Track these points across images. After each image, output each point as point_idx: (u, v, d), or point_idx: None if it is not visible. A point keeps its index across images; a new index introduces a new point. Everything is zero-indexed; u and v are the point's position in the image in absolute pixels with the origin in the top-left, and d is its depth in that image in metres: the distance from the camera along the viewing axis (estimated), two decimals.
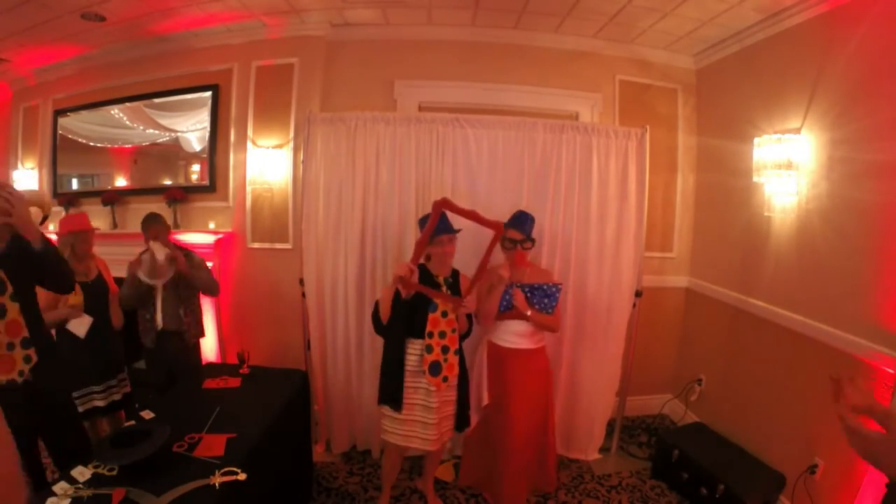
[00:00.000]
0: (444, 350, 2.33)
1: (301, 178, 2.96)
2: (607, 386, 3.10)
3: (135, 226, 3.71)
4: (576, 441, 3.17)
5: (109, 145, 3.89)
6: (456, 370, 2.37)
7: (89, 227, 2.61)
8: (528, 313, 2.43)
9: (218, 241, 3.50)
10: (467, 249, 2.56)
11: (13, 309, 1.79)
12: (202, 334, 2.94)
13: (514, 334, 2.52)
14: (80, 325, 2.48)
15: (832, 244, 2.39)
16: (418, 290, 2.24)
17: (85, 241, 2.58)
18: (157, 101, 3.66)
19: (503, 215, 2.62)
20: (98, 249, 2.73)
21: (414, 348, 2.34)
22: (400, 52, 3.40)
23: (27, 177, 4.14)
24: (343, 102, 3.32)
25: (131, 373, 2.93)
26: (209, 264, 3.46)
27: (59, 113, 3.96)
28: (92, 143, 3.92)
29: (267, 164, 3.38)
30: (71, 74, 3.86)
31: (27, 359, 1.83)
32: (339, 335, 2.99)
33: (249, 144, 3.43)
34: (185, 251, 2.84)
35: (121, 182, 3.90)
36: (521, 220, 2.51)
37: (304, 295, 2.97)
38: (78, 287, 2.45)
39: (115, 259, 2.87)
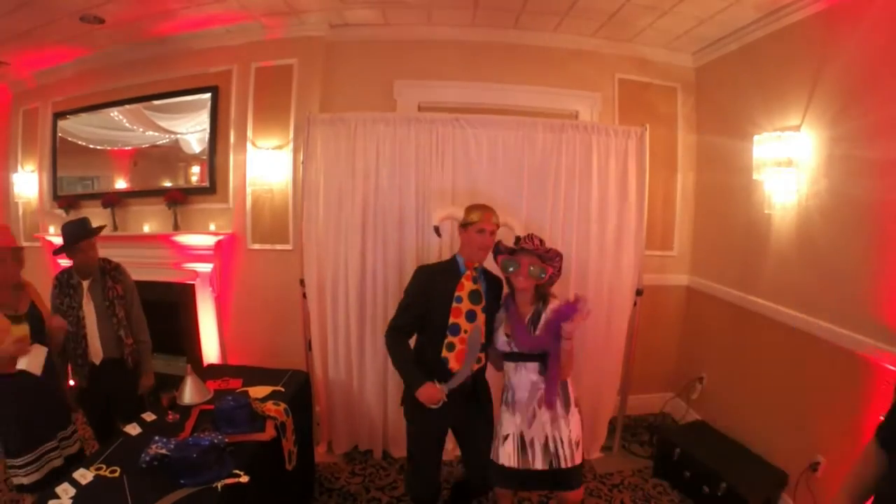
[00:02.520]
0: None
1: (301, 179, 2.96)
2: (609, 384, 3.10)
3: (135, 228, 3.75)
4: None
5: (109, 147, 3.89)
6: None
7: (12, 244, 2.07)
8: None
9: (218, 242, 3.50)
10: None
11: None
12: (137, 355, 2.49)
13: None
14: (35, 359, 1.94)
15: (832, 241, 2.39)
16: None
17: (17, 258, 2.06)
18: (156, 102, 3.66)
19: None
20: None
21: None
22: (400, 52, 3.40)
23: (27, 180, 4.15)
24: (343, 103, 3.32)
25: None
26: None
27: (59, 115, 3.96)
28: (92, 146, 3.92)
29: (267, 165, 3.38)
30: (70, 77, 3.86)
31: None
32: (340, 335, 2.99)
33: (249, 146, 3.43)
34: (115, 266, 2.47)
35: (121, 184, 3.90)
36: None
37: (304, 296, 2.98)
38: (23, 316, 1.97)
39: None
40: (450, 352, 2.12)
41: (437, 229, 2.41)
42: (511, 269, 2.06)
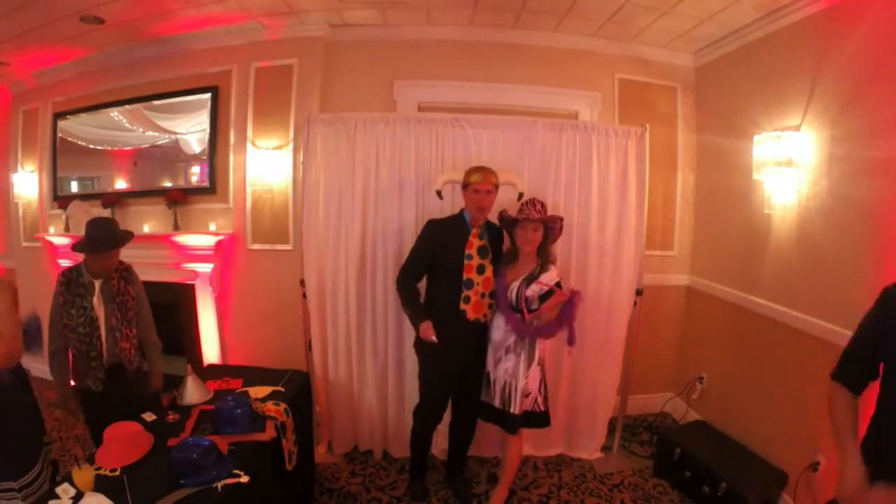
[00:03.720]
0: None
1: (301, 180, 2.96)
2: (609, 384, 3.10)
3: (135, 228, 3.72)
4: (577, 440, 3.17)
5: (109, 147, 3.89)
6: None
7: None
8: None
9: (218, 242, 3.50)
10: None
11: None
12: (140, 361, 2.35)
13: None
14: None
15: (833, 241, 2.39)
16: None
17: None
18: (156, 103, 3.66)
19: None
20: None
21: None
22: (399, 53, 3.40)
23: (27, 180, 4.15)
24: (342, 103, 3.32)
25: None
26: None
27: (59, 116, 3.96)
28: (91, 146, 3.92)
29: (267, 165, 3.38)
30: (70, 77, 3.86)
31: None
32: (340, 336, 2.99)
33: (249, 146, 3.43)
34: (126, 267, 2.29)
35: (121, 184, 3.90)
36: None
37: (304, 296, 2.97)
38: None
39: None
40: (466, 304, 2.41)
41: (439, 193, 2.64)
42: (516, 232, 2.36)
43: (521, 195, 2.50)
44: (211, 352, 3.60)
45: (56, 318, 2.18)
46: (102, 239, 2.11)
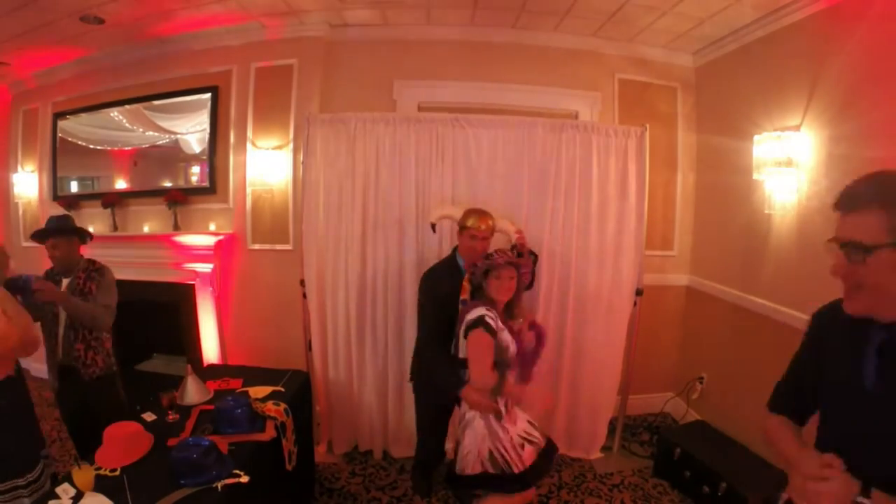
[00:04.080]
0: None
1: (301, 179, 2.96)
2: (609, 384, 3.11)
3: (135, 228, 3.75)
4: (577, 440, 3.17)
5: (109, 148, 3.89)
6: None
7: None
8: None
9: (218, 242, 3.50)
10: None
11: None
12: (104, 367, 2.36)
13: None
14: None
15: None
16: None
17: None
18: (156, 103, 3.66)
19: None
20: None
21: None
22: (399, 52, 3.40)
23: (27, 180, 4.15)
24: (342, 103, 3.32)
25: None
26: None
27: (59, 116, 3.97)
28: (92, 146, 3.92)
29: (267, 165, 3.38)
30: (70, 77, 3.87)
31: None
32: (340, 336, 2.99)
33: (249, 146, 3.43)
34: (98, 267, 2.38)
35: (121, 184, 3.90)
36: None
37: (304, 296, 2.98)
38: None
39: (115, 262, 2.81)
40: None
41: (433, 226, 2.62)
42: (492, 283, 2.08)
43: (513, 247, 2.40)
44: (211, 352, 3.60)
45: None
46: (48, 228, 2.30)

————

The copy must match the listing above exactly, except that it holds no pictures.

Expected answer:
Track these points across images. After each image, output each point as point_idx: (u, v, d), or point_idx: None if it is not visible. A point keeps its index across images; a new index introduces a new point. Everything is zero-indexed; u and v are the point's position in the image in absolute pixels with the origin in the top-left, and d is its depth in that image in metres: the distance from the camera along the viewing axis (estimated), two decimals.
[00:00.000]
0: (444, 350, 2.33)
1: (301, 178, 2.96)
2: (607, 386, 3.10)
3: (135, 226, 3.71)
4: (576, 441, 3.17)
5: (109, 145, 3.89)
6: (456, 370, 2.37)
7: (89, 227, 2.61)
8: (528, 313, 2.43)
9: (218, 241, 3.50)
10: (467, 249, 2.56)
11: (13, 309, 1.79)
12: (202, 334, 2.94)
13: (514, 334, 2.52)
14: (80, 325, 2.48)
15: (832, 244, 2.39)
16: (418, 290, 2.24)
17: (85, 241, 2.58)
18: (157, 101, 3.66)
19: (503, 215, 2.62)
20: (98, 249, 2.73)
21: (414, 348, 2.34)
22: (400, 52, 3.40)
23: (27, 177, 4.14)
24: (343, 102, 3.32)
25: (131, 373, 2.93)
26: (209, 264, 3.46)
27: (59, 113, 3.96)
28: (92, 143, 3.92)
29: (267, 164, 3.38)
30: (71, 74, 3.86)
31: (27, 359, 1.83)
32: (339, 335, 2.99)
33: (249, 144, 3.43)
34: (185, 251, 2.84)
35: (121, 182, 3.90)
36: (521, 220, 2.51)
37: (304, 295, 2.97)
38: (78, 287, 2.45)
39: (115, 259, 2.87)
[00:02.520]
0: None
1: (301, 179, 2.96)
2: (609, 384, 3.10)
3: (135, 228, 3.75)
4: None
5: (109, 147, 3.89)
6: None
7: (12, 244, 2.07)
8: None
9: (218, 242, 3.50)
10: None
11: None
12: (137, 355, 2.49)
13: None
14: (35, 359, 1.94)
15: (832, 241, 2.39)
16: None
17: (17, 258, 2.06)
18: (156, 102, 3.66)
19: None
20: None
21: None
22: (400, 52, 3.40)
23: (27, 180, 4.15)
24: (343, 103, 3.32)
25: None
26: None
27: (59, 115, 3.96)
28: (92, 146, 3.92)
29: (267, 165, 3.38)
30: (70, 77, 3.86)
31: None
32: (340, 335, 2.99)
33: (249, 146, 3.43)
34: (115, 266, 2.47)
35: (121, 184, 3.90)
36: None
37: (304, 296, 2.98)
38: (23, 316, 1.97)
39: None
40: (450, 352, 2.12)
41: (437, 229, 2.41)
42: (511, 269, 2.06)
[00:03.720]
0: None
1: (301, 180, 2.96)
2: (609, 384, 3.10)
3: (135, 228, 3.72)
4: (577, 440, 3.17)
5: (109, 147, 3.89)
6: None
7: None
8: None
9: (218, 242, 3.50)
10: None
11: None
12: (140, 361, 2.35)
13: None
14: None
15: (833, 241, 2.39)
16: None
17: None
18: (156, 103, 3.66)
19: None
20: None
21: None
22: (399, 53, 3.40)
23: (27, 180, 4.15)
24: (342, 103, 3.32)
25: None
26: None
27: (59, 116, 3.96)
28: (91, 146, 3.92)
29: (267, 165, 3.38)
30: (70, 77, 3.86)
31: None
32: (340, 336, 2.99)
33: (249, 146, 3.43)
34: (126, 267, 2.29)
35: (121, 184, 3.90)
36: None
37: (304, 296, 2.97)
38: None
39: None
40: (466, 304, 2.41)
41: (439, 193, 2.64)
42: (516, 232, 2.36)
43: (521, 195, 2.50)
44: (211, 352, 3.60)
45: (56, 318, 2.18)
46: (102, 239, 2.11)
[00:04.080]
0: None
1: (301, 179, 2.96)
2: (609, 384, 3.11)
3: (135, 228, 3.75)
4: (577, 440, 3.17)
5: (109, 148, 3.89)
6: None
7: None
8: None
9: (218, 242, 3.50)
10: None
11: None
12: (104, 367, 2.36)
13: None
14: None
15: None
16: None
17: None
18: (156, 103, 3.66)
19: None
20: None
21: None
22: (399, 52, 3.40)
23: (27, 180, 4.15)
24: (342, 103, 3.32)
25: None
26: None
27: (59, 116, 3.97)
28: (92, 146, 3.92)
29: (267, 165, 3.38)
30: (70, 77, 3.87)
31: None
32: (340, 336, 2.99)
33: (249, 146, 3.43)
34: (98, 267, 2.38)
35: (121, 184, 3.90)
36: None
37: (304, 296, 2.98)
38: None
39: (115, 262, 2.81)
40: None
41: (433, 226, 2.62)
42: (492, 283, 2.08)
43: (513, 247, 2.40)
44: (211, 352, 3.60)
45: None
46: (48, 228, 2.30)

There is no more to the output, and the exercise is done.